Exercise — Exactly the line with "Amsterdam 2026" and the lines that follow it, through the closing line of the entries, should be restated, with nothing left out or added.

Given records —
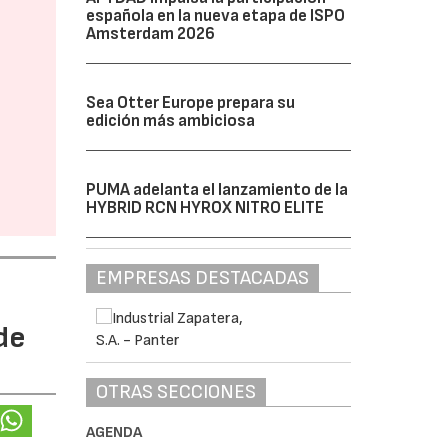
española en la nueva etapa de ISPO
Amsterdam 2026
Sea Otter Europe prepara su
edición más ambiciosa
PUMA adelanta el lanzamiento de la
HYBRID RCN HYROX NITRO ELITE
EMPRESAS DESTACADAS
de
OTRAS SECCIONES
AGENDA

Result for this task —
Amsterdam 2026
Sea Otter Europe prepara su
edición más ambiciosa
PUMA adelanta el lanzamiento de la
HYBRID RCN HYROX NITRO ELITE
EMPRESAS DESTACADAS
de
OTRAS SECCIONES
AGENDA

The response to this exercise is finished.